### [DESCRIPTION OF THE TASK]
Put all of the material below into a numbered list with one line per item, leaving out blank lines and the pictures.

### [DATASET CONTENT]

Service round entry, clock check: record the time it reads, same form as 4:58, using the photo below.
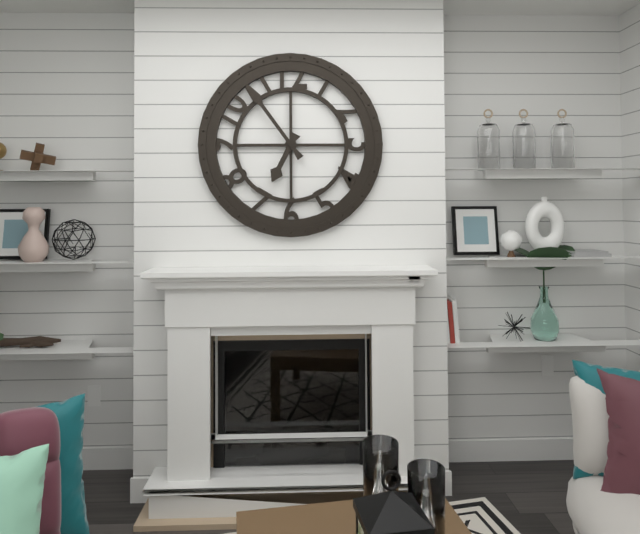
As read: 6:54
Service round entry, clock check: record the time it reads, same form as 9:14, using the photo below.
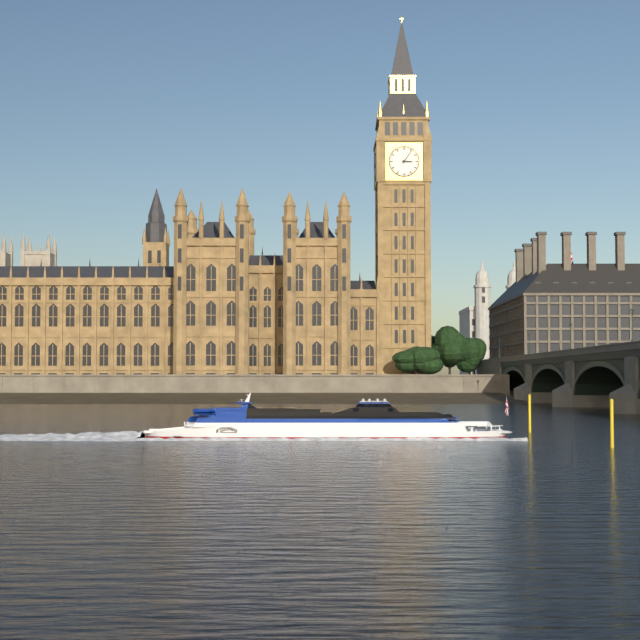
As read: 3:06
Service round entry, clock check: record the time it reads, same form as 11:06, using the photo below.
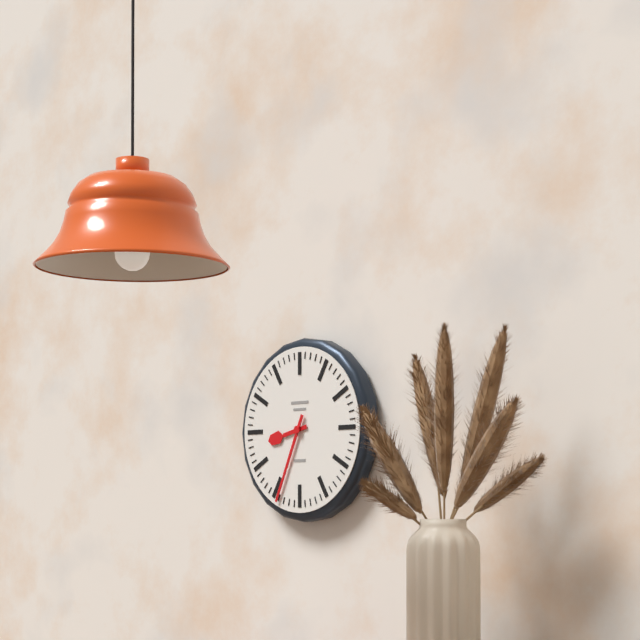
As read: 8:34
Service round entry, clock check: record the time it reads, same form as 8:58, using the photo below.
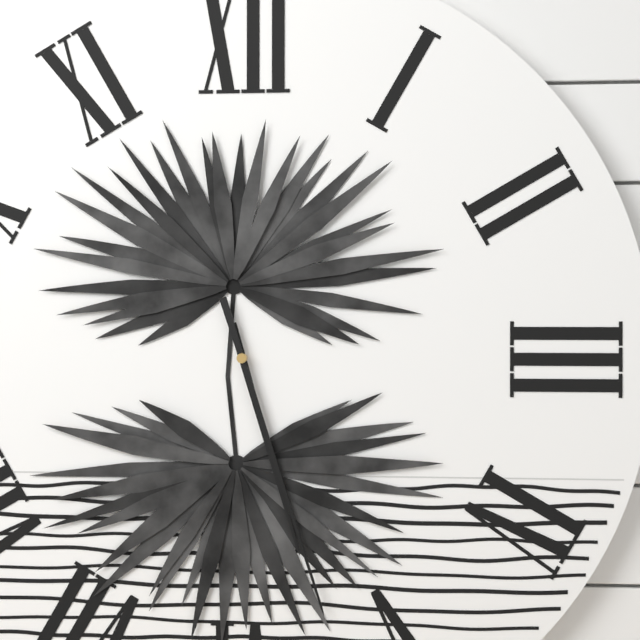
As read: 5:27
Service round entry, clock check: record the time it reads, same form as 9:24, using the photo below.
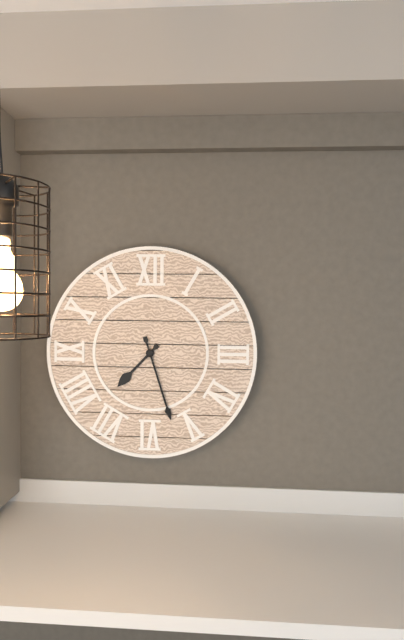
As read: 7:27
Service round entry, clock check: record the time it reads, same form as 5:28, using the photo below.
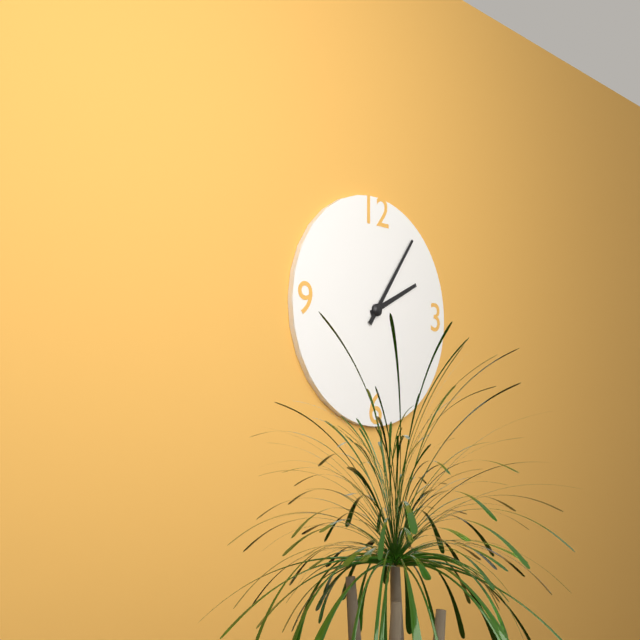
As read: 2:06
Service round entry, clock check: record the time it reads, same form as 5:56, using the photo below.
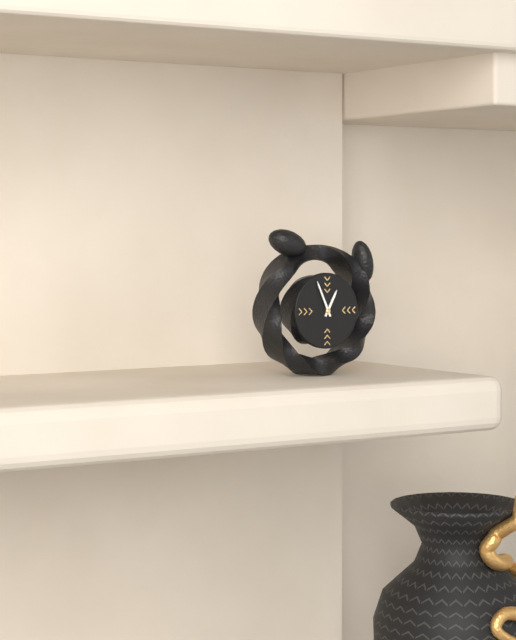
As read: 12:56
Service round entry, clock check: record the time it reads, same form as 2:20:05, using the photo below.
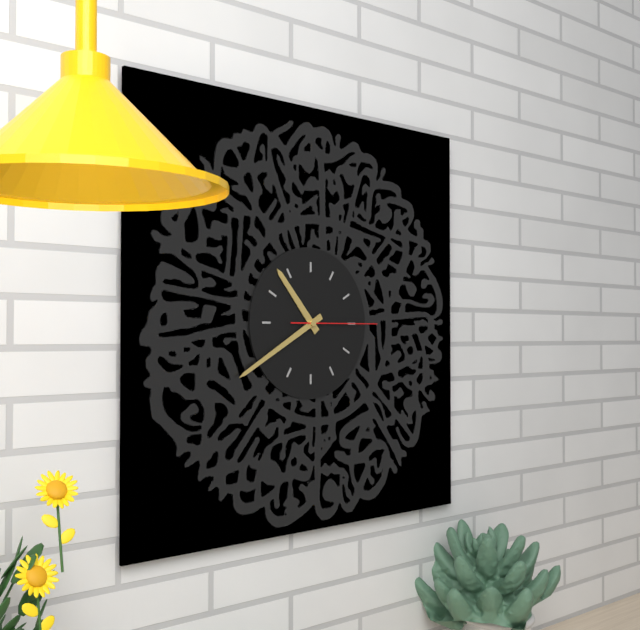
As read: 10:40:15
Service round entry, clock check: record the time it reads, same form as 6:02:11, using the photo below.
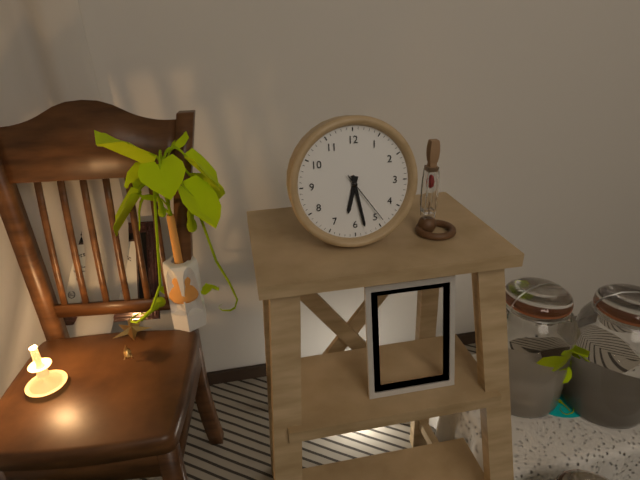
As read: 6:28:24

### [EXPECTED ANSWER]
1. Service round entry, clock check: record the time it reads, same form as 4:58, using the photo below.
2. As read: 6:54
3. Service round entry, clock check: record the time it reads, same form as 9:14, using the photo below.
4. As read: 3:06
5. Service round entry, clock check: record the time it reads, same form as 11:06, using the photo below.
6. As read: 8:34
7. Service round entry, clock check: record the time it reads, same form as 8:58, using the photo below.
8. As read: 5:27
9. Service round entry, clock check: record the time it reads, same form as 9:24, using the photo below.
10. As read: 7:27
11. Service round entry, clock check: record the time it reads, same form as 5:28, using the photo below.
12. As read: 2:06
13. Service round entry, clock check: record the time it reads, same form as 5:56, using the photo below.
14. As read: 12:56
15. Service round entry, clock check: record the time it reads, same form as 2:20:05, using the photo below.
16. As read: 10:40:15
17. Service round entry, clock check: record the time it reads, same form as 6:02:11, using the photo below.
18. As read: 6:28:24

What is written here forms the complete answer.